The shekel is weakening Tuesday morning on growing expectations of early elections, on the government's struggles to push through a tight budget for 2003.

Key coalition members, including the Labor and Shas parties, are balking at the budget, because of ostensible harm to the weaker segments of society. Prime Minister Ariel Sharon stated Monday that he is determined to call a snap election if he can't get the budget through by October.

The currency session opened today with the dollar hovering at about NIS 4.675. But by noon it had gained 0.4% against the shekel to NIS 4.69. Trading volumes are low, dealers say.

They see no evidence of a trend change, dealers add.

Meanwhile, the market is waiting the Federal Reserve's decision on U.S. interest rates, to be announced today at 21:15 Israel time.
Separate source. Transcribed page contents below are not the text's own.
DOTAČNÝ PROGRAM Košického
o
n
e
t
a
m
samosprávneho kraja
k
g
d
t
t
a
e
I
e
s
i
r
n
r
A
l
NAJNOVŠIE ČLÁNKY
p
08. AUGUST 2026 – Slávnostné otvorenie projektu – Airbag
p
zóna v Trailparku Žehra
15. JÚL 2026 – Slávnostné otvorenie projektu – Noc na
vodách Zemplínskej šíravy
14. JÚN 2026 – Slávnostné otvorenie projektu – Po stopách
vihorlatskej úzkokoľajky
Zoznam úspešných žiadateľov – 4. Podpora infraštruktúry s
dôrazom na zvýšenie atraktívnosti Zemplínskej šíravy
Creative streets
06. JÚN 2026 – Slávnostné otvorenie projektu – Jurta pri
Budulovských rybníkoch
A Fed decision to lower lending rates would weaken the shekel, as it would narrow the shekel-dollar interest rate gap, now standing at 7.35%.

Local pundits believe the Fed will leave the rates intact for now, though. Speculators are gambling on just that.

Elements undermining the shekel include the uncertainty surrounding the budget and early elections, and the always-present possibility of an escalation in violence. Fears include not only terror attacks by Palestinians in Israel, but a regional uproar if the United States attacks Iraq, resulting in missile strikes on Israel and severe Israeli retaliation.